Re: pg_upgrade --copy-file-range

2024-03-23 Thread Tomas Vondra
On 3/23/24 13:38, Robert Haas wrote:
> On Fri, Mar 22, 2024 at 8:26 PM Thomas Munro  wrote:
>> Hmm, this discussion seems to assume that we only use
>> copy_file_range() to copy/clone whole segment files, right?  That's
>> great and may even get most of the available benefit given typical
>> databases with many segments of old data that never changes, but... I
>> think copy_write_range() allows us to go further than the other
>> whole-file clone techniques: we can stitch together parts of an old
>> backup segment file and an incremental backup to create a new file.
>> If you're interested in minimising disk use while also removing
>> dependencies on the preceding chain of backups, then it might make
>> sense to do that even if you *also* have to read the data to compute
>> the checksums, I think?  That's why I mentioned it: if
>> copy_file_range() (ie sub-file-level block sharing) is a solution in
>> search of a problem, has the world ever seen a better problem than
>> pg_combinebackup?
> 
> That makes sense; it's just a different part of the code than I
> thought we were talking about.
> 

Yeah, that's in write_reconstructed_file() and the patch does not touch
that at all. I agree it would be nice to use copy_file_range() in this
part too, and it doesn't seem it'd be that hard to do, I think.

It seems we'd just need a "fork" that either calls pread/pwrite or
copy_file_range, depending on checksums and what was requested.

BTW is there a reason why the code calls "write" and not "pg_pwrite"?

• Work to complete
From the mailing list reply about pg_upgrade above, write out the passage from "2024-03-23 Thread Tomas" up to and including "a new file.".

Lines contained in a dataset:

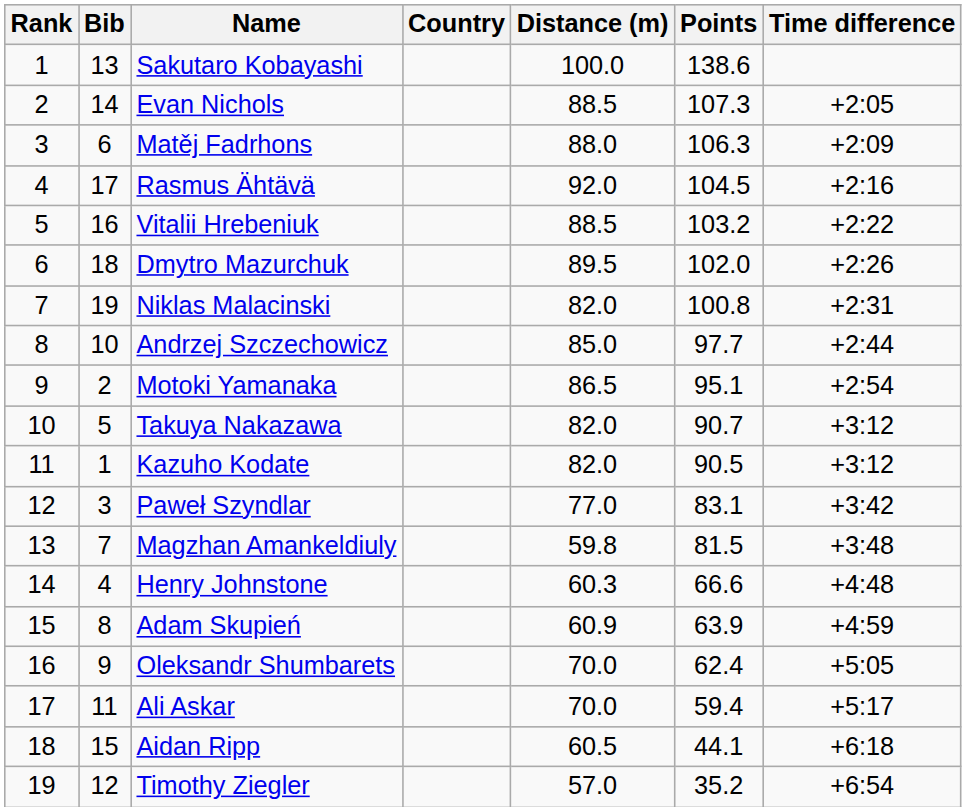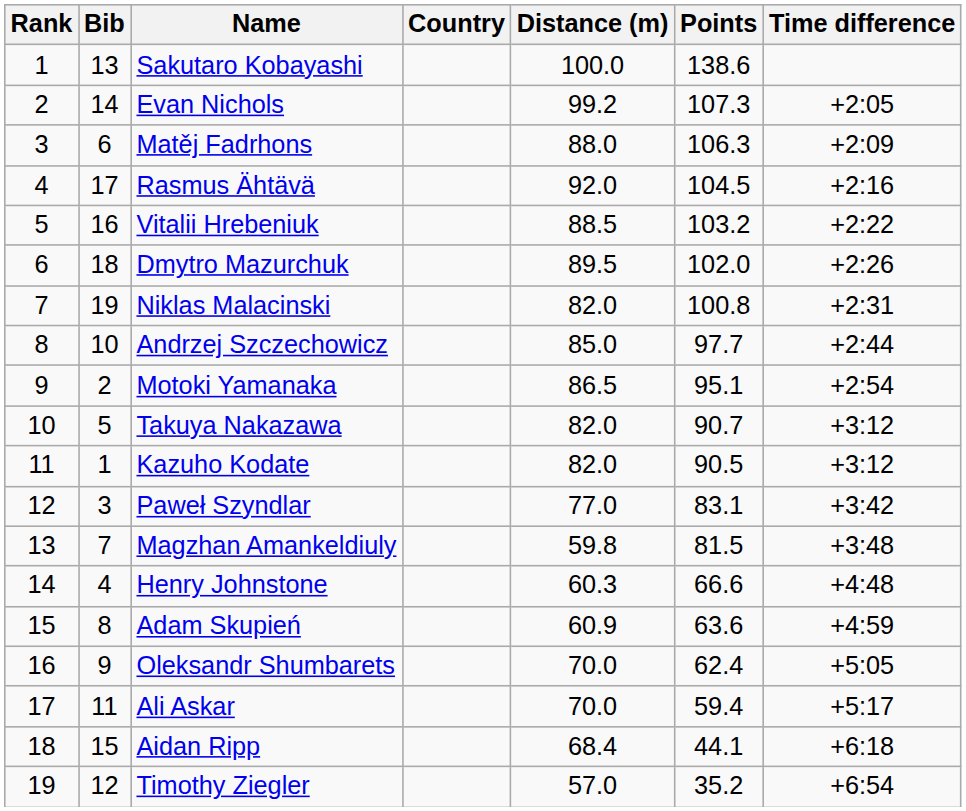Evan Nichols | Distance (m): 88.5 -> 99.2
Adam Skupień | Points: 63.9 -> 63.6
Aidan Ripp | Distance (m): 60.5 -> 68.4
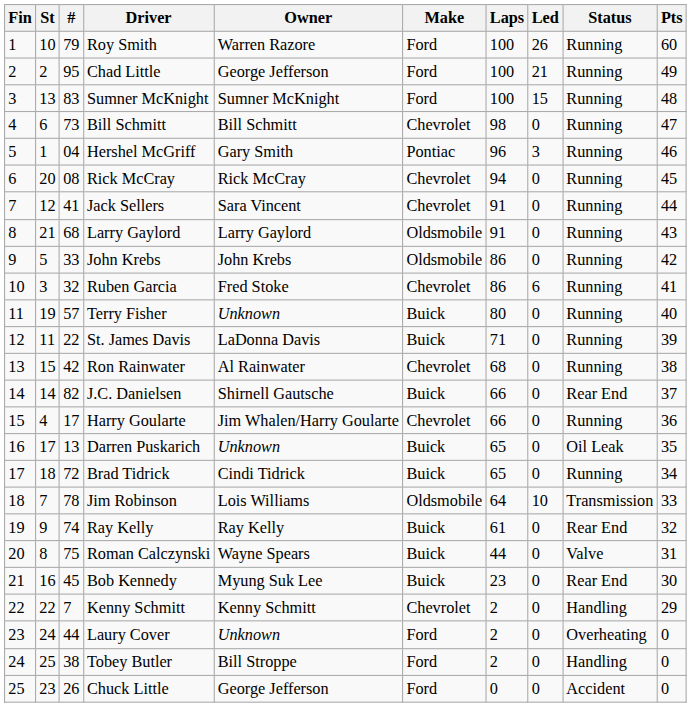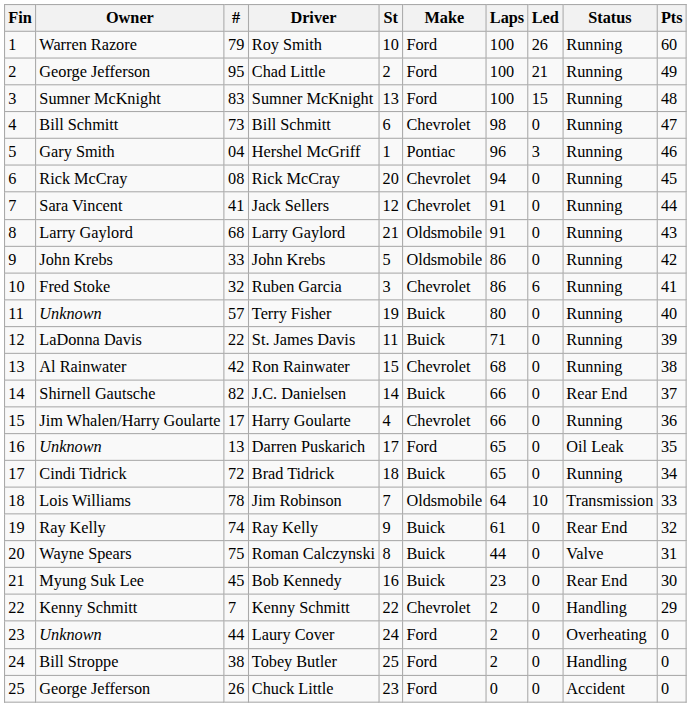columns swapped: St <-> Owner
Darren Puskarich | Make: Buick -> Ford
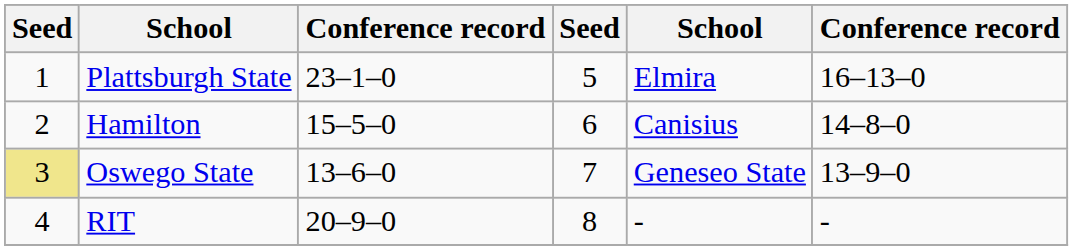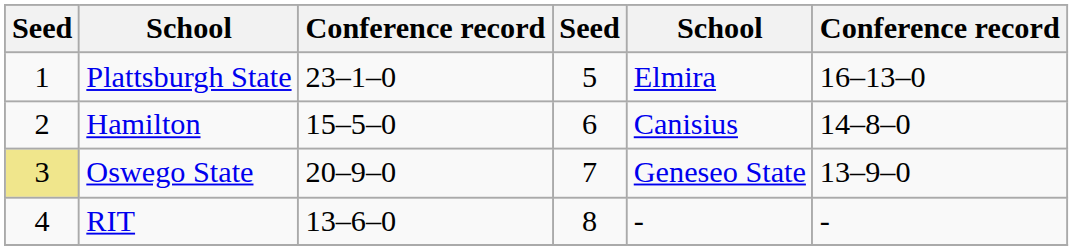Oswego State | column 3: 13–6–0 -> 20–9–0
RIT | column 3: 20–9–0 -> 13–6–0
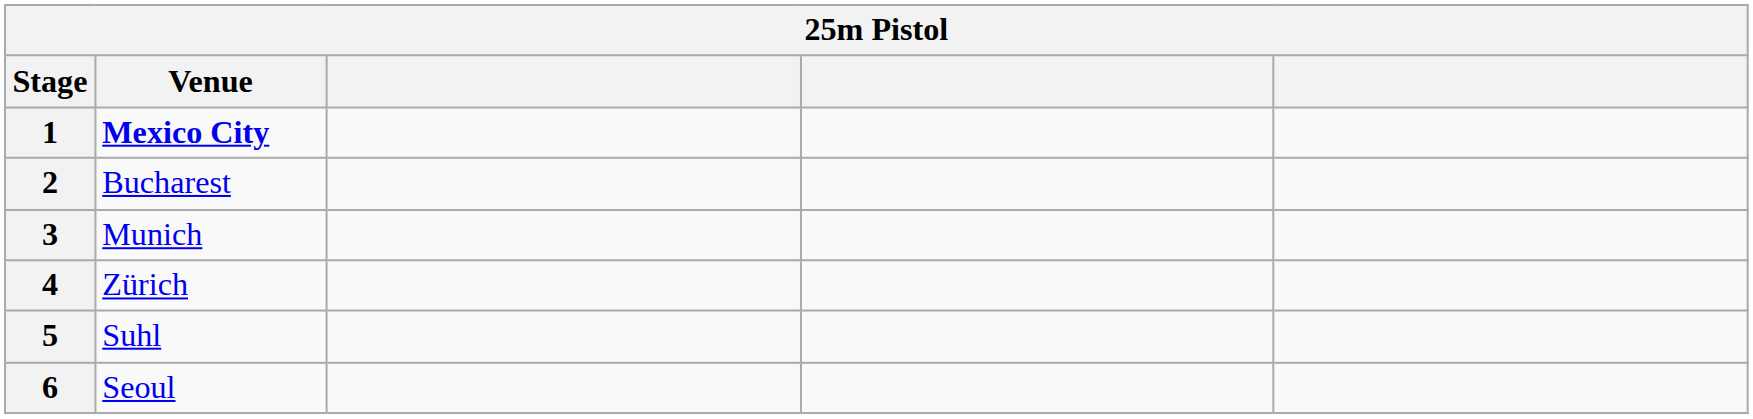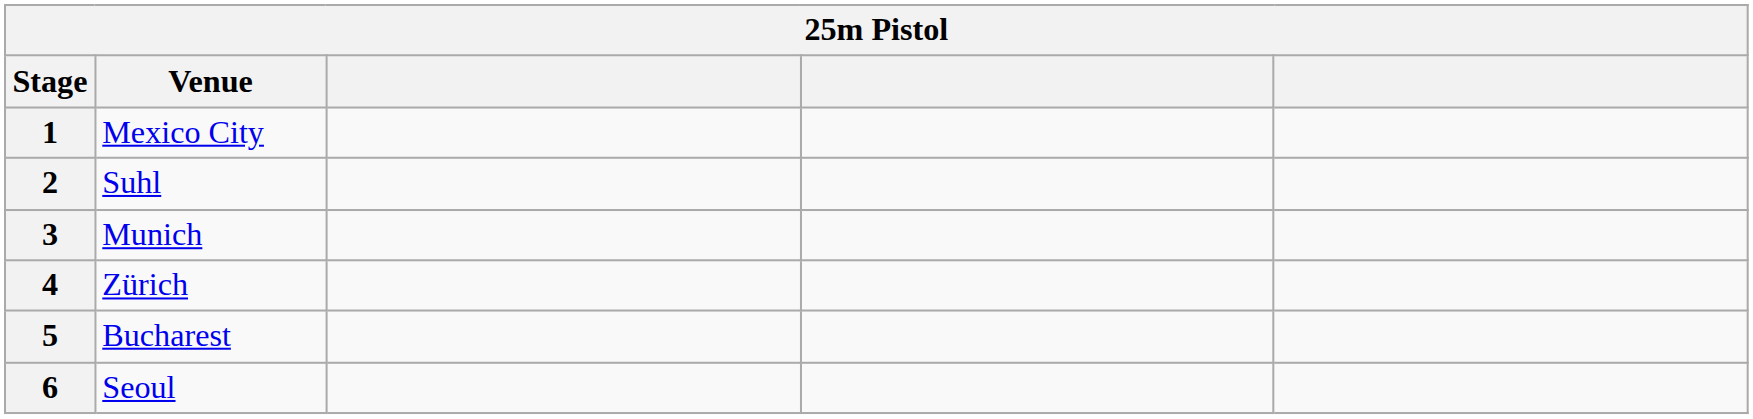1 | Venue: bold -> normal
2 | Venue: Bucharest -> Suhl
5 | Venue: Suhl -> Bucharest
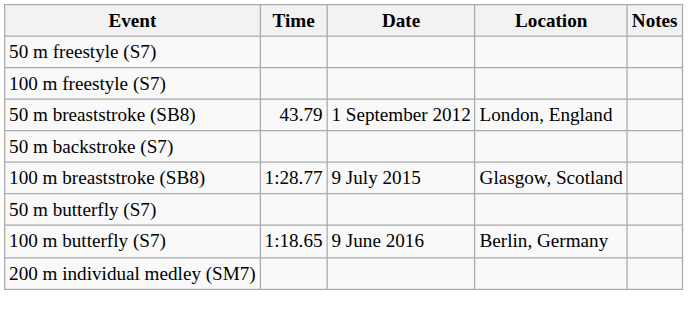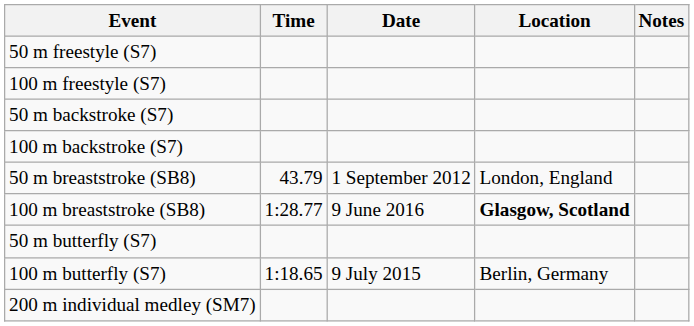rows swapped: 50 m backstroke (S7) <-> 50 m breaststroke (SB8)
+ row: 100 m backstroke (S7)
100 m breaststroke (SB8) | Date: 9 July 2015 -> 9 June 2016
100 m breaststroke (SB8) | Location: normal -> bold
100 m butterfly (S7) | Date: 9 June 2016 -> 9 July 2015
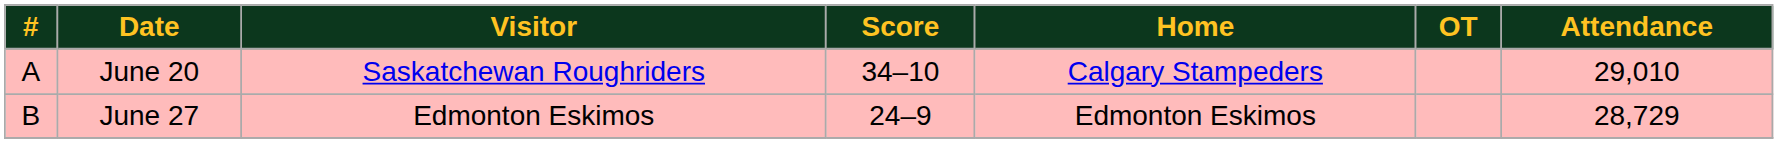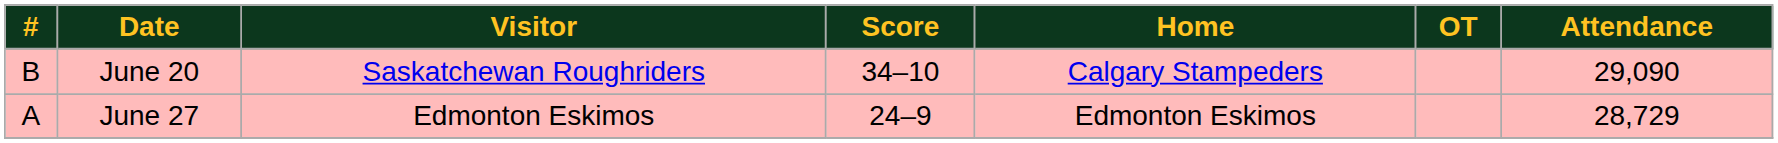June 20 | #: A -> B
June 20 | Attendance: 29,010 -> 29,090
June 27 | #: B -> A
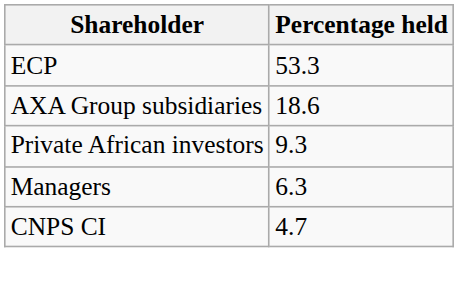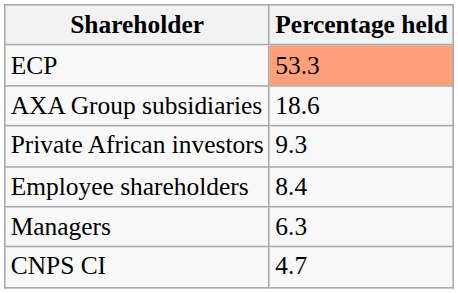ECP | Percentage held: no background -> lightsalmon background
+ row: Employee shareholders | 8.4
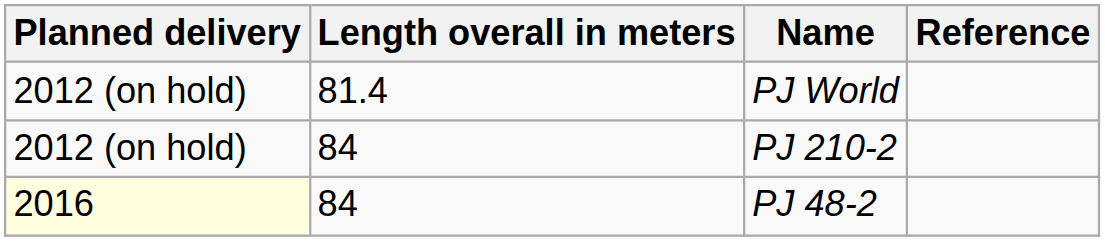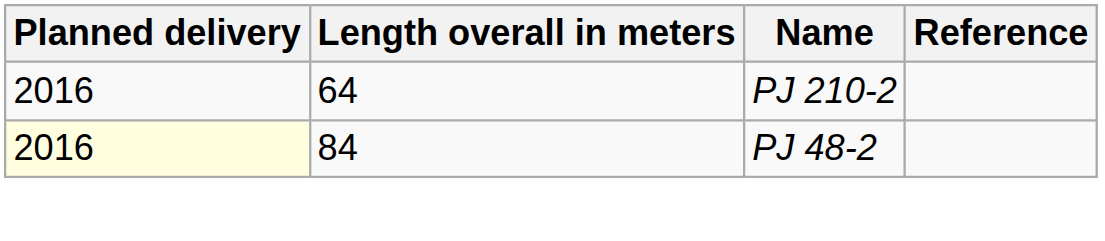- row: 2012 (on hold) | 81.4 | PJ World
PJ 210-2 | Planned delivery: 2012 (on hold) -> 2016
PJ 210-2 | Length overall in meters: 84 -> 64
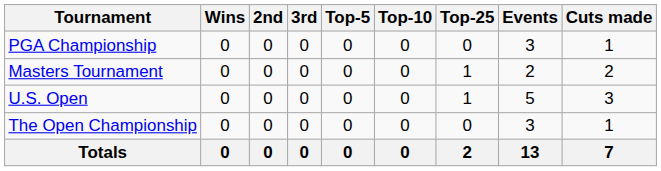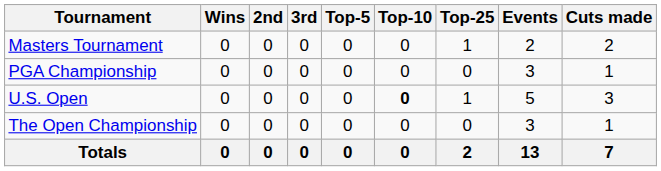rows swapped: Masters Tournament <-> PGA Championship
U.S. Open | Top-10: normal -> bold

• Output for this exercise
2024-03-23 Thread Tomas Vondra
On 3/23/24 13:38, Robert Haas wrote:
> On Fri, Mar 22, 2024 at 8:26 PM Thomas Munro  wrote:
>> Hmm, this discussion seems to assume that we only use
>> copy_file_range() to copy/clone whole segment files, right?  That's
>> great and may even get most of the available benefit given typical
>> databases with many segments of old data that never changes, but... I
>> think copy_write_range() allows us to go further than the other
>> whole-file clone techniques: we can stitch together parts of an old
>> backup segment file and an incremental backup to create a new file.